* GIVEN TASK *
In every one of the records below, change "scientific name" to "Latin name" and give all the lines back with nothing else altered.

[Saved data entries]
--- BEGIN ---

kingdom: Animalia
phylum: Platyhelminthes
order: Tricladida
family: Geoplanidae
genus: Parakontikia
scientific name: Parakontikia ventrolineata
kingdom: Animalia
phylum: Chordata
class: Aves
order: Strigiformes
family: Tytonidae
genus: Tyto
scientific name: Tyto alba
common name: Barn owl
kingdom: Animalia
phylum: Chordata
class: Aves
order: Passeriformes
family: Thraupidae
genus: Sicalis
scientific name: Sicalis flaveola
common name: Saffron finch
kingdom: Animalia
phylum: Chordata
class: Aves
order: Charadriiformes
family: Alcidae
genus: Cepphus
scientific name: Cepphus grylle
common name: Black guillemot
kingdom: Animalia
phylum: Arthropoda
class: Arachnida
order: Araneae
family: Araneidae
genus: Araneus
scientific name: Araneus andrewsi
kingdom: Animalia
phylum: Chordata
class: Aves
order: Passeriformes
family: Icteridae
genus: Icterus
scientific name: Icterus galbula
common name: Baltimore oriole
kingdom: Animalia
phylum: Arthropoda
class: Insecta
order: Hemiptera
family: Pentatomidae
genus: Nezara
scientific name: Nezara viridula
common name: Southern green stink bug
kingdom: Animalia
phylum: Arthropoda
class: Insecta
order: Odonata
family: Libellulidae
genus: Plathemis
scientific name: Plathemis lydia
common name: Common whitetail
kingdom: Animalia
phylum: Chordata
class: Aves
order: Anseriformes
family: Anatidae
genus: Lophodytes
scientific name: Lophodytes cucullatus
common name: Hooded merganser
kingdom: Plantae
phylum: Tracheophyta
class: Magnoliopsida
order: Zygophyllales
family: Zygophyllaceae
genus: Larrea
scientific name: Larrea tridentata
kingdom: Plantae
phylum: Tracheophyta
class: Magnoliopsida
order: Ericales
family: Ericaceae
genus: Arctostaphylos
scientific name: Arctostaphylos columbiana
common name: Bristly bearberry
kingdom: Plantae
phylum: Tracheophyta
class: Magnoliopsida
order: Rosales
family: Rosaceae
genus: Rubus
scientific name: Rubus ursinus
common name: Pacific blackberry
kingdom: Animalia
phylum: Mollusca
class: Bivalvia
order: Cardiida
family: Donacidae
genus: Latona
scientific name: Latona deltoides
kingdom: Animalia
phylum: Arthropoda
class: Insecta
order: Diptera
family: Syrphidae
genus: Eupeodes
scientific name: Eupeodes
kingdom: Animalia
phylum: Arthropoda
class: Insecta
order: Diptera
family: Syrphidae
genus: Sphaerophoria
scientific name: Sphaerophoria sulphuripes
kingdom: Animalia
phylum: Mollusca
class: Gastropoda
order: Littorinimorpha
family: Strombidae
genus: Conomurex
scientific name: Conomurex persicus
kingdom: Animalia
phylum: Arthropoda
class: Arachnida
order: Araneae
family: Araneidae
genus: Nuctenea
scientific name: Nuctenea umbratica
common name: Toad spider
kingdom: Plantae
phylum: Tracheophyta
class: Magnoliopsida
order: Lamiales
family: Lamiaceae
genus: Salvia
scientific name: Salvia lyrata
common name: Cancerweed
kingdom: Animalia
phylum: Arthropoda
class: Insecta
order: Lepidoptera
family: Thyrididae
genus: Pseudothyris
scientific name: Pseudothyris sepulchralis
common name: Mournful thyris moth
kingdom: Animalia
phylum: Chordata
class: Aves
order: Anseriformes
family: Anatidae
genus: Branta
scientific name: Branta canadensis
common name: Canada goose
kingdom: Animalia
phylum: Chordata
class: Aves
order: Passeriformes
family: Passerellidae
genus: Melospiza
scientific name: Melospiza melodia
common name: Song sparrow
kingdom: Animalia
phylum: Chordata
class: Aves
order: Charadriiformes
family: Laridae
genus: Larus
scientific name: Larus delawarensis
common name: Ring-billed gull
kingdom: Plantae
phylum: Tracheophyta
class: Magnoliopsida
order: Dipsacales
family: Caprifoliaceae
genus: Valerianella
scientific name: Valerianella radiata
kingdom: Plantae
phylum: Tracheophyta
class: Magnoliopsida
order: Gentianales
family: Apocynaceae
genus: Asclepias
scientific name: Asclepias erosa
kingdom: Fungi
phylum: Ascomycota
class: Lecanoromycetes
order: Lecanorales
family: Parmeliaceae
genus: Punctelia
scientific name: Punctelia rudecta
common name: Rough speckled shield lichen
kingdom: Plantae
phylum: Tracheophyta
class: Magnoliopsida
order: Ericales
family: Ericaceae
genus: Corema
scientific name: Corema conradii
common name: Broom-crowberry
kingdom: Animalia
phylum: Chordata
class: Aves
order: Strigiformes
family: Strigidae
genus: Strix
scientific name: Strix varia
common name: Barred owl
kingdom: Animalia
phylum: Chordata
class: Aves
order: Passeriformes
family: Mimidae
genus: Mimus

--- END ---

* RESULT FOR THIS EXERCISE *
kingdom: Animalia
phylum: Platyhelminthes
order: Tricladida
family: Geoplanidae
genus: Parakontikia
Latin name: Parakontikia ventrolineata
kingdom: Animalia
phylum: Chordata
class: Aves
order: Strigiformes
family: Tytonidae
genus: Tyto
Latin name: Tyto alba
common name: Barn owl
kingdom: Animalia
phylum: Chordata
class: Aves
order: Passeriformes
family: Thraupidae
genus: Sicalis
Latin name: Sicalis flaveola
common name: Saffron finch
kingdom: Animalia
phylum: Chordata
class: Aves
order: Charadriiformes
family: Alcidae
genus: Cepphus
Latin name: Cepphus grylle
common name: Black guillemot
kingdom: Animalia
phylum: Arthropoda
class: Arachnida
order: Araneae
family: Araneidae
genus: Araneus
Latin name: Araneus andrewsi
kingdom: Animalia
phylum: Chordata
class: Aves
order: Passeriformes
family: Icteridae
genus: Icterus
Latin name: Icterus galbula
common name: Baltimore oriole
kingdom: Animalia
phylum: Arthropoda
class: Insecta
order: Hemiptera
family: Pentatomidae
genus: Nezara
Latin name: Nezara viridula
common name: Southern green stink bug
kingdom: Animalia
phylum: Arthropoda
class: Insecta
order: Odonata
family: Libellulidae
genus: Plathemis
Latin name: Plathemis lydia
common name: Common whitetail
kingdom: Animalia
phylum: Chordata
class: Aves
order: Anseriformes
family: Anatidae
genus: Lophodytes
Latin name: Lophodytes cucullatus
common name: Hooded merganser
kingdom: Plantae
phylum: Tracheophyta
class: Magnoliopsida
order: Zygophyllales
family: Zygophyllaceae
genus: Larrea
Latin name: Larrea tridentata
kingdom: Plantae
phylum: Tracheophyta
class: Magnoliopsida
order: Ericales
family: Ericaceae
genus: Arctostaphylos
Latin name: Arctostaphylos columbiana
common name: Bristly bearberry
kingdom: Plantae
phylum: Tracheophyta
class: Magnoliopsida
order: Rosales
family: Rosaceae
genus: Rubus
Latin name: Rubus ursinus
common name: Pacific blackberry
kingdom: Animalia
phylum: Mollusca
class: Bivalvia
order: Cardiida
family: Donacidae
genus: Latona
Latin name: Latona deltoides
kingdom: Animalia
phylum: Arthropoda
class: Insecta
order: Diptera
family: Syrphidae
genus: Eupeodes
Latin name: Eupeodes
kingdom: Animalia
phylum: Arthropoda
class: Insecta
order: Diptera
family: Syrphidae
genus: Sphaerophoria
Latin name: Sphaerophoria sulphuripes
kingdom: Animalia
phylum: Mollusca
class: Gastropoda
order: Littorinimorpha
family: Strombidae
genus: Conomurex
Latin name: Conomurex persicus
kingdom: Animalia
phylum: Arthropoda
class: Arachnida
order: Araneae
family: Araneidae
genus: Nuctenea
Latin name: Nuctenea umbratica
common name: Toad spider
kingdom: Plantae
phylum: Tracheophyta
class: Magnoliopsida
order: Lamiales
family: Lamiaceae
genus: Salvia
Latin name: Salvia lyrata
common name: Cancerweed
kingdom: Animalia
phylum: Arthropoda
class: Insecta
order: Lepidoptera
family: Thyrididae
genus: Pseudothyris
Latin name: Pseudothyris sepulchralis
common name: Mournful thyris moth
kingdom: Animalia
phylum: Chordata
class: Aves
order: Anseriformes
family: Anatidae
genus: Branta
Latin name: Branta canadensis
common name: Canada goose
kingdom: Animalia
phylum: Chordata
class: Aves
order: Passeriformes
family: Passerellidae
genus: Melospiza
Latin name: Melospiza melodia
common name: Song sparrow
kingdom: Animalia
phylum: Chordata
class: Aves
order: Charadriiformes
family: Laridae
genus: Larus
Latin name: Larus delawarensis
common name: Ring-billed gull
kingdom: Plantae
phylum: Tracheophyta
class: Magnoliopsida
order: Dipsacales
family: Caprifoliaceae
genus: Valerianella
Latin name: Valerianella radiata
kingdom: Plantae
phylum: Tracheophyta
class: Magnoliopsida
order: Gentianales
family: Apocynaceae
genus: Asclepias
Latin name: Asclepias erosa
kingdom: Fungi
phylum: Ascomycota
class: Lecanoromycetes
order: Lecanorales
family: Parmeliaceae
genus: Punctelia
Latin name: Punctelia rudecta
common name: Rough speckled shield lichen
kingdom: Plantae
phylum: Tracheophyta
class: Magnoliopsida
order: Ericales
family: Ericaceae
genus: Corema
Latin name: Corema conradii
common name: Broom-crowberry
kingdom: Animalia
phylum: Chordata
class: Aves
order: Strigiformes
family: Strigidae
genus: Strix
Latin name: Strix varia
common name: Barred owl
kingdom: Animalia
phylum: Chordata
class: Aves
order: Passeriformes
family: Mimidae
genus: Mimus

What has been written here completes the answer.